Task details => Make an exact copy of the records that follow, with each picture omitted.

** Material shown follows **

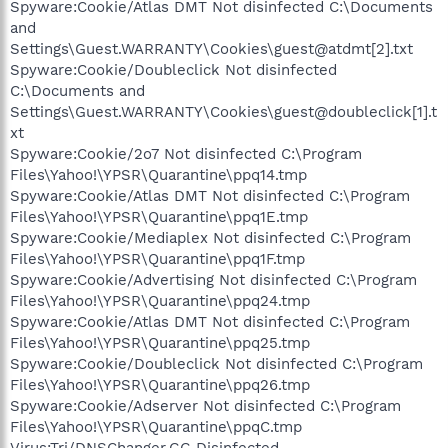
Spyware:Cookie/Atlas DMT Not disinfected C:\Documents
and
Settings\Guest.WARRANTY\Cookies\guest@atdmt[2].txt
Spyware:Cookie/Doubleclick Not disinfected
C:\Documents and
Settings\Guest.WARRANTY\Cookies\guest@doubleclick[1].t
xt
Spyware:Cookie/2o7 Not disinfected C:\Program
Files\Yahoo!\YPSR\Quarantine\ppq14.tmp
Spyware:Cookie/Atlas DMT Not disinfected C:\Program
Files\Yahoo!\YPSR\Quarantine\ppq1E.tmp
Spyware:Cookie/Mediaplex Not disinfected C:\Program
Files\Yahoo!\YPSR\Quarantine\ppq1F.tmp
Spyware:Cookie/Advertising Not disinfected C:\Program
Files\Yahoo!\YPSR\Quarantine\ppq24.tmp
Spyware:Cookie/Atlas DMT Not disinfected C:\Program
Files\Yahoo!\YPSR\Quarantine\ppq25.tmp
Spyware:Cookie/Doubleclick Not disinfected C:\Program
Files\Yahoo!\YPSR\Quarantine\ppq26.tmp
Spyware:Cookie/Adserver Not disinfected C:\Program
Files\Yahoo!\YPSR\Quarantine\ppqC.tmp
Virus:Trj/DNSChanger.GG Disinfected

** End of Material shown **

Response box =>
Spyware:Cookie/Atlas DMT Not disinfected C:\Documents
and
Settings\Guest.WARRANTY\Cookies\guest@atdmt[2].txt
Spyware:Cookie/Doubleclick Not disinfected
C:\Documents and
Settings\Guest.WARRANTY\Cookies\guest@doubleclick[1].t
xt
Spyware:Cookie/2o7 Not disinfected C:\Program
Files\Yahoo!\YPSR\Quarantine\ppq14.tmp
Spyware:Cookie/Atlas DMT Not disinfected C:\Program
Files\Yahoo!\YPSR\Quarantine\ppq1E.tmp
Spyware:Cookie/Mediaplex Not disinfected C:\Program
Files\Yahoo!\YPSR\Quarantine\ppq1F.tmp
Spyware:Cookie/Advertising Not disinfected C:\Program
Files\Yahoo!\YPSR\Quarantine\ppq24.tmp
Spyware:Cookie/Atlas DMT Not disinfected C:\Program
Files\Yahoo!\YPSR\Quarantine\ppq25.tmp
Spyware:Cookie/Doubleclick Not disinfected C:\Program
Files\Yahoo!\YPSR\Quarantine\ppq26.tmp
Spyware:Cookie/Adserver Not disinfected C:\Program
Files\Yahoo!\YPSR\Quarantine\ppqC.tmp
Virus:Trj/DNSChanger.GG Disinfected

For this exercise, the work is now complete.